QUARTIER AM KUMP mit Vorbildcharakter
Das 12,7 Millionen schwere und sieben Jahre beanspruchende Projekt der Stadt Steinheim und der Gemeinschaft Steinheimer Investoren wurde mit einem Festakt am 02.07.2026 offizell seiner Bestimmung übergeben.
Die harmonische Fassade wertet den Marktplatz optisch auf und wird mittelfristig durch die angebrachte Begrünungsvorrichtung auch die Außentemperatur am Kump positiv beeinflussen. Hinter der Fassade erfüllt das im Bestand entwickelte Gebäude den Klimastandard eines Neubaus. Bauen im Bestand ist eine Herausforderung an Planung und Umsetzung, schont jedoch in großem Umfang Ressourcen.

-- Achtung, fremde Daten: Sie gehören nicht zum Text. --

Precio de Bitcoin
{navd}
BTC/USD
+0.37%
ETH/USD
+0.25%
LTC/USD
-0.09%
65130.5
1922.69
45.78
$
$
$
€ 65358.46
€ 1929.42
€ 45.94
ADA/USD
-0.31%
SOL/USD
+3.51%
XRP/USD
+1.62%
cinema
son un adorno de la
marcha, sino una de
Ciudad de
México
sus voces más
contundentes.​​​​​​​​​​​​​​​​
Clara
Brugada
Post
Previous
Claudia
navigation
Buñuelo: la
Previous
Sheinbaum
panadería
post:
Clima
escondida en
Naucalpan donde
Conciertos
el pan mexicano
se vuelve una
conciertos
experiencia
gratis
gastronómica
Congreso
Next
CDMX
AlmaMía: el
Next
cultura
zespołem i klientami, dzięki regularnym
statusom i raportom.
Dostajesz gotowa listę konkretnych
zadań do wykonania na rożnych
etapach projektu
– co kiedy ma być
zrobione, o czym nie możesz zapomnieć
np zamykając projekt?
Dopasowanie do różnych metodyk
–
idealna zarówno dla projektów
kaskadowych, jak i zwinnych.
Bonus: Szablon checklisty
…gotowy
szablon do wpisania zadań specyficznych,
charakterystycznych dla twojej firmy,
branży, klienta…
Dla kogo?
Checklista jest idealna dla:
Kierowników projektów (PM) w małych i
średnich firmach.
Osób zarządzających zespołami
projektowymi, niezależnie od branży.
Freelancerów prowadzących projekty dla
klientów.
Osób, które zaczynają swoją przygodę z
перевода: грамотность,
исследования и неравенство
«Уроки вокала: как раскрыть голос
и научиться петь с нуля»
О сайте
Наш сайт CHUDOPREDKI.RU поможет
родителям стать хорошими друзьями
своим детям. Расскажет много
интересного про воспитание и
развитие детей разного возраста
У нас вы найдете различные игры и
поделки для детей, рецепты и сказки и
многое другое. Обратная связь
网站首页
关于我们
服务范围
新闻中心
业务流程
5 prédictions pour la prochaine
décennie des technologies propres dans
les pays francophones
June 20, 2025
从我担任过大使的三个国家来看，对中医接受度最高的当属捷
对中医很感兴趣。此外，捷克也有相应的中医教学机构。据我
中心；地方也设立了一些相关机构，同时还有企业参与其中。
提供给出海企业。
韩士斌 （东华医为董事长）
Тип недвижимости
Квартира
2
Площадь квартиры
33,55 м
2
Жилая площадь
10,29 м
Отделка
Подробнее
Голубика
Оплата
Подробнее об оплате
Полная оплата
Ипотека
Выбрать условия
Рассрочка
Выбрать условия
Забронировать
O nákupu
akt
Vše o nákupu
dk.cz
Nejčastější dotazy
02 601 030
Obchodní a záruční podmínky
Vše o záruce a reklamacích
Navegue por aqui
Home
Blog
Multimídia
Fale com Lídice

Der schicke Gebäudekomplex ist ein Meilenstein in der Entwicklung der Steinheimer Innenstadt. Der Weg bis war lang, steinig und herausfordernd.
„Richtig dicke Bretter waren zu bohren“ verbildlichte Bürgermeister Torke in seiner Rede die Schwierigkeiten, die ein derart komplexes Bauprojekt erwartbar mit sich bringt - und unerwartete wie die Coronapandemie, Lieferschwierigkeiten, Verteuerung, gekippte Förderungen, u.v.m. Der erste Schritt, die Entscheidung das Vorkaufsrecht zu ziehen und die Entwicklung der Leerstände nicht aus der Hand zu geben, war mutig. Und er hat sich gelohnt – hierin stimmen alle überein. Regierungspräsidentin Anna Katharina Bölling zollte allen Beteiligten großen Respekt und bescheinigte dem Regionale-Projekt der Stadt Steinheim Vorbildcharakter über die Grenzen der Region hinaus. Sie sprach von einem generationenübergreifenden Begegnungsraum, der auch Antwort sei auf die zunehmende Problematik der Einsamkeit. Gerne hat das Land NRW hier mit rund 5,9 Millionen Euro aus drei Fördertöpfen beigetragen.
Die Pastöre der evangelischen und katholischen Kirchengemeinde segneten die Bewohner und Gäste des Hauses, das eine ambulante Tagespflege, eine Kindertageseinrichtung und 21 Wohnungen unter seinem Dach eint.